Take for a moment, an update that occurs on a system. Let's say a person's location was updated. We won't get into the specifics about how a person is modeled because that's outside of the scope of this recipe. Instead, let's dive into how I may model a person's location being changed:

Event changeEvent = EventBuilder.create("eventType")
    .attr("id", new EntityIdentifier("person", "1")
    .attr("location", "Virginia")
    .build();

As it appears, a person with id 1 had their location updated to Virginia.

###Storing changes

First we need to make a couple considerations about the systems we are working with. How often are changes expected to occur? If a system goes down for some reason, could it be down for days or would it come back up in a couple of minutes? These questions will help you determine the bucket size for which to partition your results. The store will default to a bucket size of 5 minutes so we'll use that for our example.
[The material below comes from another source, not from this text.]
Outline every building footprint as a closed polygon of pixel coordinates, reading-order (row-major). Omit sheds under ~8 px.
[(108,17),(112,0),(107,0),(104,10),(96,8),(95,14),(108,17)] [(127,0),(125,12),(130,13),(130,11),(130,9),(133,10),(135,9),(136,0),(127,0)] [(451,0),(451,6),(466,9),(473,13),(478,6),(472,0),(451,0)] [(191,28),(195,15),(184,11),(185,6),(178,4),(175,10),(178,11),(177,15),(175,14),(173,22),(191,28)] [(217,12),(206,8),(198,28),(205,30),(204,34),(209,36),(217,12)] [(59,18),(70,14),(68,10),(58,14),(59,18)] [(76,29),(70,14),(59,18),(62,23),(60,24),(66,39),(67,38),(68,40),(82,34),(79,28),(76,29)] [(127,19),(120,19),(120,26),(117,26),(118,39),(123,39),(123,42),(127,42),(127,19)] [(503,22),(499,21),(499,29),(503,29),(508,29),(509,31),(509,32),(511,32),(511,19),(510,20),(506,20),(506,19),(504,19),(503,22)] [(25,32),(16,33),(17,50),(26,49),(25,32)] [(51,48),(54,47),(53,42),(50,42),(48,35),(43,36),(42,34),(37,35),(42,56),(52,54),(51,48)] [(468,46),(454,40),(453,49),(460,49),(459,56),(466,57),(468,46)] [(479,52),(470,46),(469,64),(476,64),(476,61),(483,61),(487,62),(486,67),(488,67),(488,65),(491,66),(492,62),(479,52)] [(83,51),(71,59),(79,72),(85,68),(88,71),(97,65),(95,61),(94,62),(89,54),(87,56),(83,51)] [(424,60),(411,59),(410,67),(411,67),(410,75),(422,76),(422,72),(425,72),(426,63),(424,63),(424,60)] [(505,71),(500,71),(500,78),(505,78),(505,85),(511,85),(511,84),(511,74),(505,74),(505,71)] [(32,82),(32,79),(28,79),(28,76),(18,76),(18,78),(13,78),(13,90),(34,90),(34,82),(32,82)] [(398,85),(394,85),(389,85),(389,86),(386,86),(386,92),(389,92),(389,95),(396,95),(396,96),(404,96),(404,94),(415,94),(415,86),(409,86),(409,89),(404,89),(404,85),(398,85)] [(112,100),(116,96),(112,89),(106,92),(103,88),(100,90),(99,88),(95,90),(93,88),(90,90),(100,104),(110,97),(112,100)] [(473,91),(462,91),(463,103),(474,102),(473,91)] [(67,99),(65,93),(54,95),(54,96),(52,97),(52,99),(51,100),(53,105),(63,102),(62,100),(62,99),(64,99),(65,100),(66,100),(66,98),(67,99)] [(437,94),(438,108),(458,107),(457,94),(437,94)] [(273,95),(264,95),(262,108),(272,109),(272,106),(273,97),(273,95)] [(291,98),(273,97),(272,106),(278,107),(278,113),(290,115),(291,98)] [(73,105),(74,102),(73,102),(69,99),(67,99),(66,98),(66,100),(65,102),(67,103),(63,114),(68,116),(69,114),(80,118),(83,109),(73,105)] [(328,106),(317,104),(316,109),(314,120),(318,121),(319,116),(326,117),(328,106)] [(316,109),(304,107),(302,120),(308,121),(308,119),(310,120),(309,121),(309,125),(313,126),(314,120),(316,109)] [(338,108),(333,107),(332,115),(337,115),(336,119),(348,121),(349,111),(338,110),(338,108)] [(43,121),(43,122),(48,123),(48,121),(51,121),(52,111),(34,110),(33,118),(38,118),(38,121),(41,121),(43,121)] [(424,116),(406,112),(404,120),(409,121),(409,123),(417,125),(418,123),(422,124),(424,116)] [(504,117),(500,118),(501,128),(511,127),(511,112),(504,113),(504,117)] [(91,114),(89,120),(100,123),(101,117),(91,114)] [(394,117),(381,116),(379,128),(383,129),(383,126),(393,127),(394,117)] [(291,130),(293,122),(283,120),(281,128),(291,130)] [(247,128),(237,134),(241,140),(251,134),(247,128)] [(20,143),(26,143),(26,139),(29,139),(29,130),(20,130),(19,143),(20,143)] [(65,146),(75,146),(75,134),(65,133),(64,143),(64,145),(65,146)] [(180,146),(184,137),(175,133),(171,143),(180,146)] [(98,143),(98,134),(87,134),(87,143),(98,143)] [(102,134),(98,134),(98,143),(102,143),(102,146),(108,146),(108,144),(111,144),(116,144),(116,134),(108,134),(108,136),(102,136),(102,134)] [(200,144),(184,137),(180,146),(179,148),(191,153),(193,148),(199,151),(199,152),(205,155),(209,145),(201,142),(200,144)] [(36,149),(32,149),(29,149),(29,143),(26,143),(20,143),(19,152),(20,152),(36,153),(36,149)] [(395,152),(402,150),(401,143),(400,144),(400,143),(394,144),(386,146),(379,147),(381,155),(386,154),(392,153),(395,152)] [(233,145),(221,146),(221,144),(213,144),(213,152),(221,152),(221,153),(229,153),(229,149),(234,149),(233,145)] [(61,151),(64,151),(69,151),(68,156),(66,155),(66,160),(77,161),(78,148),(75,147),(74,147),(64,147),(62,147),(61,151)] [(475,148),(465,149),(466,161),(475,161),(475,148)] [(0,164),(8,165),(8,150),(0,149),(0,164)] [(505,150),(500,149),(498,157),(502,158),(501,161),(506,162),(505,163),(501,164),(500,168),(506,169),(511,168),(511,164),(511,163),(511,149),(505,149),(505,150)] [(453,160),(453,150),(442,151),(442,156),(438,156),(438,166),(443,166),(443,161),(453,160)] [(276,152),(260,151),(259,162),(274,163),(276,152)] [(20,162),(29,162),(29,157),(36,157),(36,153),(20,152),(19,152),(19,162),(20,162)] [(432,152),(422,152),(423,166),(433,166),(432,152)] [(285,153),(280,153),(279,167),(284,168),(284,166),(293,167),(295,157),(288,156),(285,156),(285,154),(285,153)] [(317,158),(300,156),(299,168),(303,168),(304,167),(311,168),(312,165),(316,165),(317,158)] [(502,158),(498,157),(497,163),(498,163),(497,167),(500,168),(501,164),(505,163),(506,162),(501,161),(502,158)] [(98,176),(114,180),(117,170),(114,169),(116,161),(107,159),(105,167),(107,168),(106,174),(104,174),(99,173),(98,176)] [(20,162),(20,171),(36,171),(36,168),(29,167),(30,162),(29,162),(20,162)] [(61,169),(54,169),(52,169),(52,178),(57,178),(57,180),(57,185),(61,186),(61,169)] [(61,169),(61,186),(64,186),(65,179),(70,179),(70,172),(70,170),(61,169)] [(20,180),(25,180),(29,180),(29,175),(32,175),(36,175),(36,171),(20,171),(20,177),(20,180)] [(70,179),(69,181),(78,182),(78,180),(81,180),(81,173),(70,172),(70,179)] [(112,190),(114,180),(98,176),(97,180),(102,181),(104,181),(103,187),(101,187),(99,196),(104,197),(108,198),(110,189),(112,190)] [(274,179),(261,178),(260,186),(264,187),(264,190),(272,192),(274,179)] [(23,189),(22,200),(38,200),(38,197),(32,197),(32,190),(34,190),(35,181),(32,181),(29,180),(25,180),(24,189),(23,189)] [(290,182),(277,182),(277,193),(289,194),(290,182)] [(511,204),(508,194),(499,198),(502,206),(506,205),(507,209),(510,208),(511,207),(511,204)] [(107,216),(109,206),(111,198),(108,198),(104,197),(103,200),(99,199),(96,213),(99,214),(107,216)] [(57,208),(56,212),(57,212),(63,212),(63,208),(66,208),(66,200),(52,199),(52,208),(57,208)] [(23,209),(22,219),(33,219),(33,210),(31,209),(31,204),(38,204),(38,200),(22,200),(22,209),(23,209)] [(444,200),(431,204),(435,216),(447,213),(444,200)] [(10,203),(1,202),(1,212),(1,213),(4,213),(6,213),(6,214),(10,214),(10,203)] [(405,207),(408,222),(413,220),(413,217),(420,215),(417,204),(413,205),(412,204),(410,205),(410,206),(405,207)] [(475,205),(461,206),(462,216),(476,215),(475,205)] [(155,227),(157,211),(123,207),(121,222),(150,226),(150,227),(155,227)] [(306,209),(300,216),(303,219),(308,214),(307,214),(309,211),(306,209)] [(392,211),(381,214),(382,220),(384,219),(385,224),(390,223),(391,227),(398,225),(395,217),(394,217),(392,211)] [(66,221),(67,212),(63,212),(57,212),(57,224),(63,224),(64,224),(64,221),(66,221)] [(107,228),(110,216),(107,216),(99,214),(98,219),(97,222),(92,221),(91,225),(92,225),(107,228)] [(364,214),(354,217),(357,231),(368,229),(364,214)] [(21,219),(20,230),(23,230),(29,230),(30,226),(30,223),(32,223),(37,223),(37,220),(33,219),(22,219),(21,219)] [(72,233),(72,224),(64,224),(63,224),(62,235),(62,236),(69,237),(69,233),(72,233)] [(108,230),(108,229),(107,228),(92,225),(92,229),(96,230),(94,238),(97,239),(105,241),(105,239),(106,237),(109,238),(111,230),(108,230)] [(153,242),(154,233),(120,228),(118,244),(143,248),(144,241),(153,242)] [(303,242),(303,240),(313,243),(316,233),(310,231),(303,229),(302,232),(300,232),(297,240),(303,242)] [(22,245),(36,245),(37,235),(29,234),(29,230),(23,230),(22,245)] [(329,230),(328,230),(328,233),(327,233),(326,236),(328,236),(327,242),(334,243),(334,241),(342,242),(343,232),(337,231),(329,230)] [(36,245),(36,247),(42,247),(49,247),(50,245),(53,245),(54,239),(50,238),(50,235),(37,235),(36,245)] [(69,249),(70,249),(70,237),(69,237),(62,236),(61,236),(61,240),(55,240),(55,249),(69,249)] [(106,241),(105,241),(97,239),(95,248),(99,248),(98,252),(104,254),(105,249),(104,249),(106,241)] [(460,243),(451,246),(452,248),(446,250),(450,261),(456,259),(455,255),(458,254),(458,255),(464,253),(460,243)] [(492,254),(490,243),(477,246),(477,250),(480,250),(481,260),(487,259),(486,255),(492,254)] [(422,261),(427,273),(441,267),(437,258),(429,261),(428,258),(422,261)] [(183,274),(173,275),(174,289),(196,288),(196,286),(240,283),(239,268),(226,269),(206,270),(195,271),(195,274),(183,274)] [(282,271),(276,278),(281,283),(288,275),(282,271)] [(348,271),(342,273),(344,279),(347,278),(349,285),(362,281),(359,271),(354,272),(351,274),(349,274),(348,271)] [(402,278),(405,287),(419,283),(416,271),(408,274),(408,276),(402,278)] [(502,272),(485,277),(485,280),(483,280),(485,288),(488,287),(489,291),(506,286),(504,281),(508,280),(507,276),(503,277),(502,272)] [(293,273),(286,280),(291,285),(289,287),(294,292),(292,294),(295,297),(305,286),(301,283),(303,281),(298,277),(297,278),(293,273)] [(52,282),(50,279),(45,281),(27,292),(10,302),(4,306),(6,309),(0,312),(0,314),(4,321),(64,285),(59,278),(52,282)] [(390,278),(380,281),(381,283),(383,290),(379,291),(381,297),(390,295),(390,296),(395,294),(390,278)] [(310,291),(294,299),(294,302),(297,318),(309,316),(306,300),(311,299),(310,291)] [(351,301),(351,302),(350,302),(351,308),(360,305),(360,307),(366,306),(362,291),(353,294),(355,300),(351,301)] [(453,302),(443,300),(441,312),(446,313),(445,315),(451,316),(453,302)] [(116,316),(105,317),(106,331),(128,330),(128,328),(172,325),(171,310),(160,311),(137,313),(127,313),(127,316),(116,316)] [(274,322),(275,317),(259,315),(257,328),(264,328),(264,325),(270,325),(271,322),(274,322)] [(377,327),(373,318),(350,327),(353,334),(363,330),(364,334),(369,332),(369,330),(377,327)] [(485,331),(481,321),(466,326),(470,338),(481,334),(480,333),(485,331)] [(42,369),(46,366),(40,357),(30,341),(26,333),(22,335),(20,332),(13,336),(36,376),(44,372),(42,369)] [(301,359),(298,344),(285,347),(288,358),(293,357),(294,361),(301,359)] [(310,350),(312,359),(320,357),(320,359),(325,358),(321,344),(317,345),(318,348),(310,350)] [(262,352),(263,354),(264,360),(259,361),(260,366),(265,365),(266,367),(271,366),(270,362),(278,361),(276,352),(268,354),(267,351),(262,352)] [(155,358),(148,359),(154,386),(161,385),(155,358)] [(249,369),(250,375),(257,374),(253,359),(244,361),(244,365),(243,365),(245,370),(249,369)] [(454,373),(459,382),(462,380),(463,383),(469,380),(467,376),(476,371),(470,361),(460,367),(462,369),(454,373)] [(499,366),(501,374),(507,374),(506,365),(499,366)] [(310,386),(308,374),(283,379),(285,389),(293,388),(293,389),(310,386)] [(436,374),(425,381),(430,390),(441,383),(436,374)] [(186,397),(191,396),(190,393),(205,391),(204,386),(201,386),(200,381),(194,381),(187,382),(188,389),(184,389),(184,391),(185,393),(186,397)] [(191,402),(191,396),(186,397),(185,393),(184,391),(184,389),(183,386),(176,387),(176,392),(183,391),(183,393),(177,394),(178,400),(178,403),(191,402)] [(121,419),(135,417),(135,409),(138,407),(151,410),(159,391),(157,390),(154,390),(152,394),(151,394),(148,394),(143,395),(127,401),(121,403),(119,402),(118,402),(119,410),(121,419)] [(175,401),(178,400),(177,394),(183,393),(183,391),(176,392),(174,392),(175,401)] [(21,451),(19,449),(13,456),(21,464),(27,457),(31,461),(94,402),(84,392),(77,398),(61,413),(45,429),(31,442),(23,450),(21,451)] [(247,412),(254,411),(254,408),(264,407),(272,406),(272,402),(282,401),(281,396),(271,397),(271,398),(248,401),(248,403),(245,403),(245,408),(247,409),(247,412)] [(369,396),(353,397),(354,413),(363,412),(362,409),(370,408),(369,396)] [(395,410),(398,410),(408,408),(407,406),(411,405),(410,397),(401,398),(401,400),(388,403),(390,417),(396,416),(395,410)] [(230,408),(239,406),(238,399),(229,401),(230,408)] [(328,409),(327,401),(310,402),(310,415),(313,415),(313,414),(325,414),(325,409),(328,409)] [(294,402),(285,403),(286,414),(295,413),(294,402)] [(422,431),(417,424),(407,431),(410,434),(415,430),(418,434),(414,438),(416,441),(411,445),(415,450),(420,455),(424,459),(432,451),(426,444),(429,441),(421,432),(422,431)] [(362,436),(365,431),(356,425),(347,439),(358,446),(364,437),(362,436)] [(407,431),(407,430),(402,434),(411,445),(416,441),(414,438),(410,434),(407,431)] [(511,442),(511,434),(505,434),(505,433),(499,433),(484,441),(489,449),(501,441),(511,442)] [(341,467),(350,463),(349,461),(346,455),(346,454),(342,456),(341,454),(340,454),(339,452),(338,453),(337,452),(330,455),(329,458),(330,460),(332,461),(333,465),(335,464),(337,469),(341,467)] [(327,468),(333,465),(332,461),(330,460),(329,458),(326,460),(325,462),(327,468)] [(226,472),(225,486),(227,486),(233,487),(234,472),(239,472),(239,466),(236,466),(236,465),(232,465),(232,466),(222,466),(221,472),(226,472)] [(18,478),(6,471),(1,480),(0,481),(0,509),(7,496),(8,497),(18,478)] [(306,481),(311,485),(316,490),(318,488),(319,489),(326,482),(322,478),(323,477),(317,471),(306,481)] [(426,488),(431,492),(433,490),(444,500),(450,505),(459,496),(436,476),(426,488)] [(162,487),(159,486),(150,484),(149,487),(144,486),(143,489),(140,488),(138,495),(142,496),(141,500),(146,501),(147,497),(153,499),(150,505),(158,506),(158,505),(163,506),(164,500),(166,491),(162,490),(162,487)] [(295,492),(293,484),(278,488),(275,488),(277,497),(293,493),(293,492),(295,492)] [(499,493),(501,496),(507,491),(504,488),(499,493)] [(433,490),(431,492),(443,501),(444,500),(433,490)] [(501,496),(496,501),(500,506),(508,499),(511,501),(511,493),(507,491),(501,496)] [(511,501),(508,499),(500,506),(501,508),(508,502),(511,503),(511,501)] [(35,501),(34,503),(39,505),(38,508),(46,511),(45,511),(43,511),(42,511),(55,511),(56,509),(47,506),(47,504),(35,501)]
Perhaps it's time to create a store and put some changes in it

Instance instance = new MockInstance();
Connector connector = instance.getConnector("root", "password".getBytes());
AccumuloChangelogStore store = new AccumuloChangelogStore(connector);

store.put(Collections.singletonList(changeEvent));

##Building the tree and synchronizing results

###Getting a merkle tree

The merkle tree is built by asking the store for a set of changes for a period of time. It's very important, when using this to reconcile changes between two distributed systems, that the trees are built for the same period of time. The amount of variance in time allowed between the systems depends on the bucket size. A bucket size of 5 minutes will only allow variations within 5 minutes of each other, no more.

MerkleTree changeTree = store.getChangeTree(new Date(System.currentTimeMillis() - (2 * 60 * 60 * 1000)), new Date());

The code above builds a change tree for the last 2 hours. This change tree could be serialized in different ways and sent over the wire to a source node so that it can determine if there will be any other transmissions necessary.

###Determining differences

The merkle tree data structure itself contains a diff(MerkleTree other) method that will propagate down a tree when changes are found to find those buckets which will need to be transmitted.

/** 
  * what we care about here is the timestamp of each leaf that's different. 
  * This determines the buckets that need to be re-transmitted
 **/
List<BucketHashLeaf> diffLeaves = targetTree.diff(sourceTree);  

###Getting the changes

Now that we have our buckets that differed from the target tree to the source tree, we can fetch the changes in those buckets. How many changes are fetched largely depends on the throughput of the system and the bucket size. A system that's only gathering changes for user-generated data with 1000 users and a bucket size set to 5 minutes is going to return much less data per bucket than gathering system generated updates that where 500 are received every 5 seconds and the bucket size is set to a day.

To get the changes, we just need to request them from the store with the dates of the buckets that were returned from the merkle tree diff.

for(BucketHashLeaf leaf : diffLeaves)
 dates.add(new Date(leaf.getTimestamp()));

Iterable<Event> entries = store.getChanges(dates, Auths.EMPTY);

There you have it, in most scenarios, this should severely have limited the amount of data that would have been sent across the systems had they needed to share everything in order to determine what differed.